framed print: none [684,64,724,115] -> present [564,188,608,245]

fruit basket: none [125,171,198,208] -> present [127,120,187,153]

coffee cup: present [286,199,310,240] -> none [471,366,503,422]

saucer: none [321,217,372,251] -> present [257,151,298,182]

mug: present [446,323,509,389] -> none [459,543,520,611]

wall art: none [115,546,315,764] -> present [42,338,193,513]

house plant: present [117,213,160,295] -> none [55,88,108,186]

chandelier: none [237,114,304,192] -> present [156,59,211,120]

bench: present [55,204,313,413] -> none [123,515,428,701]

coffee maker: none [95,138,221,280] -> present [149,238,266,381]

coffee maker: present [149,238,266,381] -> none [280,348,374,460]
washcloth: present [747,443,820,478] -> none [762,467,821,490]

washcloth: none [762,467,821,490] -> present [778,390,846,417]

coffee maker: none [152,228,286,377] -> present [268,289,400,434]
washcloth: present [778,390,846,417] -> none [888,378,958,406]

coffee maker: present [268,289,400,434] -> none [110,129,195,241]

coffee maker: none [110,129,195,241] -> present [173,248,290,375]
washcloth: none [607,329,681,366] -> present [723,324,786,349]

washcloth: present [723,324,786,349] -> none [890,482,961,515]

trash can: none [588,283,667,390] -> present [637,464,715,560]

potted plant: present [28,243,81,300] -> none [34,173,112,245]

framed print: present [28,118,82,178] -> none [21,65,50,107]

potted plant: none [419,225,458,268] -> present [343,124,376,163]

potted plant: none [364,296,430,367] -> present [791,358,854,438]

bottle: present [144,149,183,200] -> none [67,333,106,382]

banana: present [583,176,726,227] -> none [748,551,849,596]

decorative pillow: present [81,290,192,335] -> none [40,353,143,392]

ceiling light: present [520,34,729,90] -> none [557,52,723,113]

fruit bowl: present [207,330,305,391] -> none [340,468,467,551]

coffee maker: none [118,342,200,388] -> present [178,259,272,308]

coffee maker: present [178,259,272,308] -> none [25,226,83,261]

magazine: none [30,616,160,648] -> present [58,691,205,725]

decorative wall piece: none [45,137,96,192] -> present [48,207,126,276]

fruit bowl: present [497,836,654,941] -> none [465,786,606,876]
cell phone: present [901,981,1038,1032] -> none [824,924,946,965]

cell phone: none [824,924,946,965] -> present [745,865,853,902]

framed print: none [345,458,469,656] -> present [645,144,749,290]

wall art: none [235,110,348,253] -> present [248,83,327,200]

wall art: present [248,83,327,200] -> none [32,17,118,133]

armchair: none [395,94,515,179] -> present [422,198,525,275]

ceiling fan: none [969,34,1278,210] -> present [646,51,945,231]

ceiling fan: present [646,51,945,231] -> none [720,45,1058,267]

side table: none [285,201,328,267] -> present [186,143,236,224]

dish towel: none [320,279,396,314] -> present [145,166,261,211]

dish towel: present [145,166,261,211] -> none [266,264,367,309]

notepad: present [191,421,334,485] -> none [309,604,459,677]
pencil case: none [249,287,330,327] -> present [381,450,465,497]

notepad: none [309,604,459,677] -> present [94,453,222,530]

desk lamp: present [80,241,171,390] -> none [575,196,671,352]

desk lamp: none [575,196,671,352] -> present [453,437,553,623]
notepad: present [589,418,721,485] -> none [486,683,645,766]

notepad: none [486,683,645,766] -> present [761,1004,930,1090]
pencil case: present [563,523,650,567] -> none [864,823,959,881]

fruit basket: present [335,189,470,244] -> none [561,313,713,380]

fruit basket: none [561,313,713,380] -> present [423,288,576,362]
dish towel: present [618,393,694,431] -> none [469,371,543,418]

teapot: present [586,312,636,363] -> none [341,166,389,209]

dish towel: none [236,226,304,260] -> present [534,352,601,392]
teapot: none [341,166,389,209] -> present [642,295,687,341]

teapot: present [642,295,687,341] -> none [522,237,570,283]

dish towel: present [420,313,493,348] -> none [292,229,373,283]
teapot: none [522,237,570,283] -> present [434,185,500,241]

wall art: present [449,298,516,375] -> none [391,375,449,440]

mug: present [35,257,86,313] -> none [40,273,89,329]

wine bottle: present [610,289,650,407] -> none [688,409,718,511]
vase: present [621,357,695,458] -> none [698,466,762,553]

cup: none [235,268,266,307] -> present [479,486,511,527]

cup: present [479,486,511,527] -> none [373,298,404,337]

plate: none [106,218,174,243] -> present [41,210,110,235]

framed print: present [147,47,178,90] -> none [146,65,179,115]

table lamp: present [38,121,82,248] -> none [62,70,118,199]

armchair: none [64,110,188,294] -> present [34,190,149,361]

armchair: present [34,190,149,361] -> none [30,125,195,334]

################

EXERCISE DESCRIPTION :: Leave out every line ahead of the one containing "wine bottle: present" and print the rest of the listing exactly.

SOLUTION FOR THIS TASK ::
wine bottle: present [610,289,650,407] -> none [688,409,718,511]
vase: present [621,357,695,458] -> none [698,466,762,553]

cup: none [235,268,266,307] -> present [479,486,511,527]

cup: present [479,486,511,527] -> none [373,298,404,337]

plate: none [106,218,174,243] -> present [41,210,110,235]

framed print: present [147,47,178,90] -> none [146,65,179,115]

table lamp: present [38,121,82,248] -> none [62,70,118,199]

armchair: none [64,110,188,294] -> present [34,190,149,361]

armchair: present [34,190,149,361] -> none [30,125,195,334]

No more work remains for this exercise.